== Tasks and exercises ==
A - Write out the part of the Muhamet Hamiti article between "He taught English" and "and into English.", inclusive.
B - Carry the Muhamet Hamiti article forward from its last sentence.

- Muhamet Hamiti
- Born: 1964 (age 61–62) Podujevo, AP Kosovo, SR Yugoslavia
- Occupation: Ambassador
- Years active: 2008-2013

= Muhamet Hamiti =

Muhamet Hamiti (born 1964) is a Kosovar politician, formerly an advisor to the former President of Kosovo, Ibrahim Rugova. He was the first ambassador of the Republic of Kosovo to the United Kingdom, from 2008 to 2012.

==Career==
Hamiti was born in the Podujevo municipality of Kosovo in 1964. He earned his BA in English language and literature at the University of Pristina in 1987; earned his MA in English literature at the Zagreb University (in Croatia) in 1990, and his PhD in English literature at the University of Pristina in 2006.

In the 1990s, Hamiti was an independent scholar at the University of East Anglia and at Birkbeck College, University of London, respectively, pursuing research in and studies of literature.

He taught English literature at the University of Pristina from 1989 until 2008 as an assistant, lecturer, assistant professor and from 2013 to 2022 as an associate professor. He is author of a monograph book on English literature, a range of literary essays, as well as literary translations from and into English.

== Recorded information ==
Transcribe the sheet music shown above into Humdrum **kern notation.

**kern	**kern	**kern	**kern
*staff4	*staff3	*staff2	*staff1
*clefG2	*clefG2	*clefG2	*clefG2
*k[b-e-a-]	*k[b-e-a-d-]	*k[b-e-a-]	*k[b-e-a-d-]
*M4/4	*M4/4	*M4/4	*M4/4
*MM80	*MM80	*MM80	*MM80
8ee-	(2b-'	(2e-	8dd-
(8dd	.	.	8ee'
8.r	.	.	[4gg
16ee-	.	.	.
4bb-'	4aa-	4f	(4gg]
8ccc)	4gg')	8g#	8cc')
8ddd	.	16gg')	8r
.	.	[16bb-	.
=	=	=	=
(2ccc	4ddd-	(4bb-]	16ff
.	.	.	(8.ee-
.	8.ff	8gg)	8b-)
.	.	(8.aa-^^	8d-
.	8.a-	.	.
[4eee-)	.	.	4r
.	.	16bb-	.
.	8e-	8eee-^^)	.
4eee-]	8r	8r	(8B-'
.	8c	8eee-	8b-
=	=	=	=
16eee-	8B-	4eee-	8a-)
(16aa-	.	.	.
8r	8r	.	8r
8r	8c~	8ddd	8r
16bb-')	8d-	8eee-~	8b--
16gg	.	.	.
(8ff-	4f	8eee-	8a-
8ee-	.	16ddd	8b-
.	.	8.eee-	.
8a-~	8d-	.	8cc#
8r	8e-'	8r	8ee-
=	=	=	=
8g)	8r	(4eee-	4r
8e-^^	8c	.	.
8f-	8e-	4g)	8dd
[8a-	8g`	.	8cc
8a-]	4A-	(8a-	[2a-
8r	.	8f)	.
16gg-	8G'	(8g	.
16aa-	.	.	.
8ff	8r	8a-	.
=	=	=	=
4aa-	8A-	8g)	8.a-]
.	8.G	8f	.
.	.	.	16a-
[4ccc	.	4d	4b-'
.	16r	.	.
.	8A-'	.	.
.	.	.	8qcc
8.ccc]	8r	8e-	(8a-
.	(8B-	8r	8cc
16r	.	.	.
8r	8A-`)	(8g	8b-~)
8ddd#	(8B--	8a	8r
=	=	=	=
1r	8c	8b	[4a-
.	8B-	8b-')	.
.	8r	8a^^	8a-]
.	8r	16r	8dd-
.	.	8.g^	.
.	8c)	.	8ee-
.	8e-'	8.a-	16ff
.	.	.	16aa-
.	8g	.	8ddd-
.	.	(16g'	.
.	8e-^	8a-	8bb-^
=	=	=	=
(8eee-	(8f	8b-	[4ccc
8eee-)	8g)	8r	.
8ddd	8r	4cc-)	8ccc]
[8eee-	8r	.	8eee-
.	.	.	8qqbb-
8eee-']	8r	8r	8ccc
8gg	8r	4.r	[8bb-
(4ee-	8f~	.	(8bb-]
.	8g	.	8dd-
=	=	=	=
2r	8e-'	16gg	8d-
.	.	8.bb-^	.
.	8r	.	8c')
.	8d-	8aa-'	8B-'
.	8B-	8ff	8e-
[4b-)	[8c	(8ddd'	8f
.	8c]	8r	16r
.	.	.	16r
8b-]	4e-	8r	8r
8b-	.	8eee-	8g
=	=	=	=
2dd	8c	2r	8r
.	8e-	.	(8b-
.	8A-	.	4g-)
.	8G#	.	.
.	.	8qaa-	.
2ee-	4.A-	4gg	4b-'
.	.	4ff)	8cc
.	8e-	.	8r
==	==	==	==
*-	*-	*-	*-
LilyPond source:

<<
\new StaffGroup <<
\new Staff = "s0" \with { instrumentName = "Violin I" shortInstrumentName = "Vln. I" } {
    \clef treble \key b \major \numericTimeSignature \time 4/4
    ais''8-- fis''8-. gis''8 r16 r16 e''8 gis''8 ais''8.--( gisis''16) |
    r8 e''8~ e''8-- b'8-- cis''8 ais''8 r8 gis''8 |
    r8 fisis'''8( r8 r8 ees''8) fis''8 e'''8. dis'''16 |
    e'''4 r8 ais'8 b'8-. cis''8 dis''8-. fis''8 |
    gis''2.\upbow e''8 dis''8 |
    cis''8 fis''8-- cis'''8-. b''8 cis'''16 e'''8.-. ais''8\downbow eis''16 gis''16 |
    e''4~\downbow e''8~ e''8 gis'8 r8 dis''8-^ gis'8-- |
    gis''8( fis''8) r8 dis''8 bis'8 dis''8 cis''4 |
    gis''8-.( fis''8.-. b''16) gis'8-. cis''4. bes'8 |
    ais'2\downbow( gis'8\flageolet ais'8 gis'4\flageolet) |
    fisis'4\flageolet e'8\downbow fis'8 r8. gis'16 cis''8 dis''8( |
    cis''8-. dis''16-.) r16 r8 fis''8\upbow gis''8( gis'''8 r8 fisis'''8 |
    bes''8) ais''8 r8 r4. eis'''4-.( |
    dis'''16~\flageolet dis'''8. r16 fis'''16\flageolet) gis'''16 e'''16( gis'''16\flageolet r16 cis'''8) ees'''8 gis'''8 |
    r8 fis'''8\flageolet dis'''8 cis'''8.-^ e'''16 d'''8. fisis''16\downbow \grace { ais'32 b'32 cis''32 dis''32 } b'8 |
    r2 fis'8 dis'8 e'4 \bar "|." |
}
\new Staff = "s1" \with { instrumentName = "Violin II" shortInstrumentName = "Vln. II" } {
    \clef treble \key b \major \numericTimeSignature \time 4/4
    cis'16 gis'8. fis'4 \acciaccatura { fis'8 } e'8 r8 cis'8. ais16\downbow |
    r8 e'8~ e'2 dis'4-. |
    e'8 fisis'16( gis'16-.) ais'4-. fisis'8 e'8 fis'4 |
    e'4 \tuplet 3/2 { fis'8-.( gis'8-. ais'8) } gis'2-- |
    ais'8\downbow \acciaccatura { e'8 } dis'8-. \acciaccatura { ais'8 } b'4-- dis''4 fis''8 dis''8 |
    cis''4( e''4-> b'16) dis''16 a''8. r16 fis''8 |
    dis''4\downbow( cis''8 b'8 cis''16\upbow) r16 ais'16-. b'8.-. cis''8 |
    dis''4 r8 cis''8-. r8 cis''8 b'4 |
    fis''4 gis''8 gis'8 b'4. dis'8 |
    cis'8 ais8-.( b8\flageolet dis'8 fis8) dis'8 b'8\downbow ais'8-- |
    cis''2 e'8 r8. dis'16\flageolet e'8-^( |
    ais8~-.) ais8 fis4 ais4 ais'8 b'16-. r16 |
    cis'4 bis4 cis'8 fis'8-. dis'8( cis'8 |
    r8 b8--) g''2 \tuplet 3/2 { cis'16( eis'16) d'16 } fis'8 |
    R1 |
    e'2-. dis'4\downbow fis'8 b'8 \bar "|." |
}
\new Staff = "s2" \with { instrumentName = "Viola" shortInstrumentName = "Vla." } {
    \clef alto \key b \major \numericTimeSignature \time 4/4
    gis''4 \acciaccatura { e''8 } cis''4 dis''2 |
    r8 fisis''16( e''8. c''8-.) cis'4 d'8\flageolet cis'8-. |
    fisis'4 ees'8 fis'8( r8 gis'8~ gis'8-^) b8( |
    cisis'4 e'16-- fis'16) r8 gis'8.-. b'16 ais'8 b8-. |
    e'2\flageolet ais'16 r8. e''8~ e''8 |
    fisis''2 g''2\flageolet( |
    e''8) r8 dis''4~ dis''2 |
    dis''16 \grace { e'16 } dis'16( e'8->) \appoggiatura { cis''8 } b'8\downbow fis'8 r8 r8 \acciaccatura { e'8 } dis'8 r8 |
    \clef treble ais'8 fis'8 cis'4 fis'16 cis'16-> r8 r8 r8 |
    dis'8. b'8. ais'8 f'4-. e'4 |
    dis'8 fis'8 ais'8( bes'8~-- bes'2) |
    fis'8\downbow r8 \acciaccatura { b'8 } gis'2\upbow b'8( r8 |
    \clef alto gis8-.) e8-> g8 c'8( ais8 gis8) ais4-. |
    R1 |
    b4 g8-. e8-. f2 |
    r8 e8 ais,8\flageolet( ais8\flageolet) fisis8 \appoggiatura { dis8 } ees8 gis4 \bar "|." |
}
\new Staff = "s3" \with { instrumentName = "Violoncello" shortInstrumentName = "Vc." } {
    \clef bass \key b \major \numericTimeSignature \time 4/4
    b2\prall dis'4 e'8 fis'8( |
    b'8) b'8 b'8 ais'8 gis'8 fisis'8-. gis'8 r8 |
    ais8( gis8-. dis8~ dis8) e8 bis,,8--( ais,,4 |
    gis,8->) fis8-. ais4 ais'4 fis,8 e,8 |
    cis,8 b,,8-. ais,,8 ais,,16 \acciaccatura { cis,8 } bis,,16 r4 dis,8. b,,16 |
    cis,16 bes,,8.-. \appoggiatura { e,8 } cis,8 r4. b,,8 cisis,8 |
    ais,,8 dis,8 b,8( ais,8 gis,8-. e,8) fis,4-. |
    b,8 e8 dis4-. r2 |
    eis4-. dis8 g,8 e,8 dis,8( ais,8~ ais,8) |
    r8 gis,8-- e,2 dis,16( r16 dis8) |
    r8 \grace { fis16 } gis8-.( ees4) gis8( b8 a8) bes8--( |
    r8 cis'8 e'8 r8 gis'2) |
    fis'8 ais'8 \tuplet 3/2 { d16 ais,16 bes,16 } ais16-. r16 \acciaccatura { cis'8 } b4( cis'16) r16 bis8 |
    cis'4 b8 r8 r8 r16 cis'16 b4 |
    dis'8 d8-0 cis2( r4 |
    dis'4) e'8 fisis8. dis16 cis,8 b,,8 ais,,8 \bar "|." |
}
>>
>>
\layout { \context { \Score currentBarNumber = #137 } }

== Per-task outputs ==
A -
He taught English literature at the University of Pristina from 1989 until 2008 as an assistant, lecturer, assistant professor and from 2013 to 2022 as an associate professor. He is author of a monograph book on English literature, a range of literary essays, as well as literary translations from and into English.

B -
From 1991 through 1999 he worked at the Kosovo Information Center (KIC) – Qendra për Informim e Kosovës, QIK – as editor-in-chief for the English service. He edited and translated into English a number of publications that KIC undertook during those years of the Kosovar's struggle for freedom and independence.

Muhamet Hamiti is a member of the Democratic League of Kosovo (LDK) since 1990, and a member of LDK's executive body since 2002.

Muhamet Hamiti was a media advisor and spokesman to the President of Kosovo, Ibrahim Rugova, from mid-2002 through January 2006, when he died of cancer.

In February 2006, Muhamet Hamiti was appointed a senior political advisor to Rugova's successor to the Presidency of Kosovo, Fatmir Sejdiu.

From 2006 to 2012, he served as ambassador to the United Kingdom. He was also non-resident Ambassador to New Zealand and Ireland.